Arrivo
tardi – come Trenitalia (ma l’importante è partecipare) – sulla dibattuta
questione del Nobel per la letteratura a Bob Dylan.
Si
è tanto detto sulla possibilità della canzone come declinazione del più grande
concetto di letteratura e non sarò certo io la baciapile di turno pronta a
negare la dignità delle svariate forme espressive della parola.
L’anamnesi
della letteratura parla chiaro, e ci dice che siamo partiti dall’ode per
arrivare al romanzo odierno, compreso il non-fiction, come piace tanto dire
agli americani, passando per il componimento dove il confine tra prosa e poesia
diventava labile.
Personalmente,
poi, considero alla stregua del romanzo anche il fumetto – un esempio su tutti:
Watchmen. (Diverso invece il caso del
film che procede per immagini, forma
predominante del narrato e non parallela alle parole, come il fumetto.)
Ma
più di tutto questo, c’è un sillogismo aristotelico inoppugnabile per cui
canzone = poesia, poesia = letteratura, da cui il corollario canzone =
letteratura.
Dunque
tutto si riduce non al mezzo di declinazione della parola, ma, più che altro, a
ciò che si fa con essa.

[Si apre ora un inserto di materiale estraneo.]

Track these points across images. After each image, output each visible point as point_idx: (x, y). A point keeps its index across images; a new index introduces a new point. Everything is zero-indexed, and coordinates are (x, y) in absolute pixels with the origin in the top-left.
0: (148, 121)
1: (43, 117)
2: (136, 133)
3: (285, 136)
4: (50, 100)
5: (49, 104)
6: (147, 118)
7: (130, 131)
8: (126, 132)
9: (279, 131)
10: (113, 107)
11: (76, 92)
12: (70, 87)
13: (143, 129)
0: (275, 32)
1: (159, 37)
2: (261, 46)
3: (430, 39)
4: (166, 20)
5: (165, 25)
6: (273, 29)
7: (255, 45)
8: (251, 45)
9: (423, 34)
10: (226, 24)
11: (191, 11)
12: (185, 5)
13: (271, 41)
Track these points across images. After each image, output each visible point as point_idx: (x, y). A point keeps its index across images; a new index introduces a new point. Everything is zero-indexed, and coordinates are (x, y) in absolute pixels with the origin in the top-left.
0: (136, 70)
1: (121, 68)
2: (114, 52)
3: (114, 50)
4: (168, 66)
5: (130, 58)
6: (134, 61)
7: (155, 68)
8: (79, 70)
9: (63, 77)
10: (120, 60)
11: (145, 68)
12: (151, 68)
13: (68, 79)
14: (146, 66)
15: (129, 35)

Si può anche parlare della danza di accoppiamento dell’uccello
del paradiso. O di una cipolla da regalare per San Valentino (eh sì, guarda tu
che te crea Carol Ann Duffy in Valentine).
Piuttosto,
quello che mi preme sottolineare è che la canzone gode – ahimè – di un supporto
mediatico che la letteratura in forma scritta non vedrà mai. (Per
capirci, se Dylan qualcuna che si toglierebbe il reggiseno strappandosi i
capelli ancora la trova, confido nel fatto che Philiph Roth non riceverebbe manco
un selfie porno da una fan affetta da disturbo della personalità.)
Perché,
diciamocela tutta, la massa è avvezza all’arte, sì, ma se è un po’ più prosaica
di “Cantami, o Diva, del Pelide Achille l’ira funesta” è meglio (poi quel “Pelide”

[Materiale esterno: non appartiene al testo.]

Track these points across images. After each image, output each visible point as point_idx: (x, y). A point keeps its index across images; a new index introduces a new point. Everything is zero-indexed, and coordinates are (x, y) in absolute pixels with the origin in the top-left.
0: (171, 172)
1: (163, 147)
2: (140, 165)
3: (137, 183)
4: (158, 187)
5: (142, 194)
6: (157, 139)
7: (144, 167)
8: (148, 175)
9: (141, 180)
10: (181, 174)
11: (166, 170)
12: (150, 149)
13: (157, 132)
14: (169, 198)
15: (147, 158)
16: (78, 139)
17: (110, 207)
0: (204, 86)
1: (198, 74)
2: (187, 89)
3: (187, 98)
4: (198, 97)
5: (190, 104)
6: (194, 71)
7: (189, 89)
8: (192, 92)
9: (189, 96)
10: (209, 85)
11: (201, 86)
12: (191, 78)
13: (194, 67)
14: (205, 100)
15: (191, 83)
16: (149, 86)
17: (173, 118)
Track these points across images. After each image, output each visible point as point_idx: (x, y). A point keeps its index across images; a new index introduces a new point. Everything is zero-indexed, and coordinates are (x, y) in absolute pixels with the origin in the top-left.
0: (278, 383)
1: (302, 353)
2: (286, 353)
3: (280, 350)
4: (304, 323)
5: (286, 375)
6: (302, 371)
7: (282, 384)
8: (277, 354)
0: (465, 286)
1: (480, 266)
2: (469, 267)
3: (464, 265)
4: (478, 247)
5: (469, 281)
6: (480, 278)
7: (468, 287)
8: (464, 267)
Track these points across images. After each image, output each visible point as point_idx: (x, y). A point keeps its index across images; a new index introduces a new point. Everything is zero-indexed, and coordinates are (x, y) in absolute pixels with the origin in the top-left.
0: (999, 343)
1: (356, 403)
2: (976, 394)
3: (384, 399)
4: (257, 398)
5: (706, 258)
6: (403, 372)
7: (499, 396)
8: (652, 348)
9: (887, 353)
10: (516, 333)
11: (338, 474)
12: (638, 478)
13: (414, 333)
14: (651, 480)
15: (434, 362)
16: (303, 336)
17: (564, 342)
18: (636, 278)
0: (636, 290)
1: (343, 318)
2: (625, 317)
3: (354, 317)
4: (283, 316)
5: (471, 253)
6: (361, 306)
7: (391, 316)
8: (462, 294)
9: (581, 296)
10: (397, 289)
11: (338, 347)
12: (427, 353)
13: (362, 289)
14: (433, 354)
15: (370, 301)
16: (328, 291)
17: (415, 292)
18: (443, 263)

richiede uno sforzo di conoscenza della mitologia greca, un sottofondo non
detto, che poi tocca studiare).
Perciò,
mi chiedo, per quale recondito motivo insignire del Nobel un cantautore sostenuto
da apparati mainstream molto più forti dei canali attraverso i quali si muovono
il romanzo, la poesia, il fumetto e compagnia bella? (Certo, poi meglio Dylan
che Murakami: ma non diciamo sciocchezze, per favore.)
E,
ancora, perché non buttare al secchio la regola secondo cui non si può
scegliere un letterato morto? Perché non gli si possono consegnare fisicamente quei
novecentomila euro e rotti?! (A questo proposito avrei qualcosina da dire ai
tizi dell’accademia svedese a proposito del merito di Wallace, ma pure –per un
po’ di sano sciovinismo che non fa mai male – sull’Umberto Eco nazionale, senza
poi nemmeno nominare lo straordinario Gadda perché capisco che il mondo non è
ancora pronto per la sua “sovrana coscienza dell’impossibilità di dire: Io”.)
Insomma, qualcun altro bravino a cui dare il premio ce
l’avevamo, vedi il già citato Philiph Roth o la por’anima de Don DeLillo, che
forse la sera della premiazione avrebbero pure rinunciato al campionato di
rutto libero come invece Bob sembra non aver la più pallida intenzione di fare.